A Brautigan-esque ramble through a river’s history.

Jack Nisbet, naturalist and writer, author of The Dream and the Doctor: A Forest Lover an A Physician on the Edge of the Frontier among many others

Dream Fishing is a hoot that goes down easy. I can hear Dunn's voice as if we were walking through the bugloss with that teacher's class from North Carolina, trying to convince them it wasn't all that surreal.

Thoreau (Amazon Reader)

5 Stars Historical, Literary, and Poetic—Great Read!

I'm not familiar with Richard Brautigan's writing, which is part of the inspiration for Dream Fishing the Little Spokane, but Dunn certainly is, and his style makes for a pleasant reading experience. Dunn organizes his book through interwoven chapters which focus on the Little Spokane River and its natural environs. Characters are introduced, then disappear, then reappear like a curious trout exploring the water's surface, and then its depths. I was very interested in learning the lesser-known history of the region, offered through poetical backstory.
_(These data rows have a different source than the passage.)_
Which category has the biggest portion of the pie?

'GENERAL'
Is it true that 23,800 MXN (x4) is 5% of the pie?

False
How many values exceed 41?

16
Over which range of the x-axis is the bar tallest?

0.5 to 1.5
Among my favorite chapters are "Crystal Palace Slave Ship" which makes it impossible for the reader to pretend to forget his own childhood experiences in sadistic insect torture. "Making Coffins On Dry Creek" proves to be a visceral stint that left me wanting to read more on the topic. "Autism On Deadman Creek" invites the reader into the swirling mind of an autistic narrator who finds solace in the pastoral setting of the Inland Northwest's flora and fauna, albeit in an area where a 19th century homicide occurred, giving the creek its morbid name. Perhaps my favorite section is "The Day Walt Whitman Came To Inchitensee." It's a pseudo visit to the area by American poet Walt Whitman, with his traveling companion Ada and her newborn son, Aubrey, who was "swaddled like Jesus tucked in a fortune cookie." At one point, the trio meet Chief Garry, who accepts them cautiously: "Now I am thinking if you are a Frenchman and have our land written down on a paper, you should go away." Walt the pacifist of course has no intention of infringing on the Native soil. He only wishes to be among Garry and his people for a while. And like Walt's brief sojourn to the Little Spokane, I found myself wanting more to read after the last page. I look forward to subsequent publications from the author.

Author Bio

Jeffrey Dunn, featured on NPR and Medium, is the author of the critically acclaimed Whiskey Rebel, Wildcat: An Appalachian Romance, and Radio Free Olympia. He is an advocate for educational reform, drawing on his award-winning forty-one-year teaching career, his Ph.D. in English Literature and Cultural Studies, and his experience with dyslexia.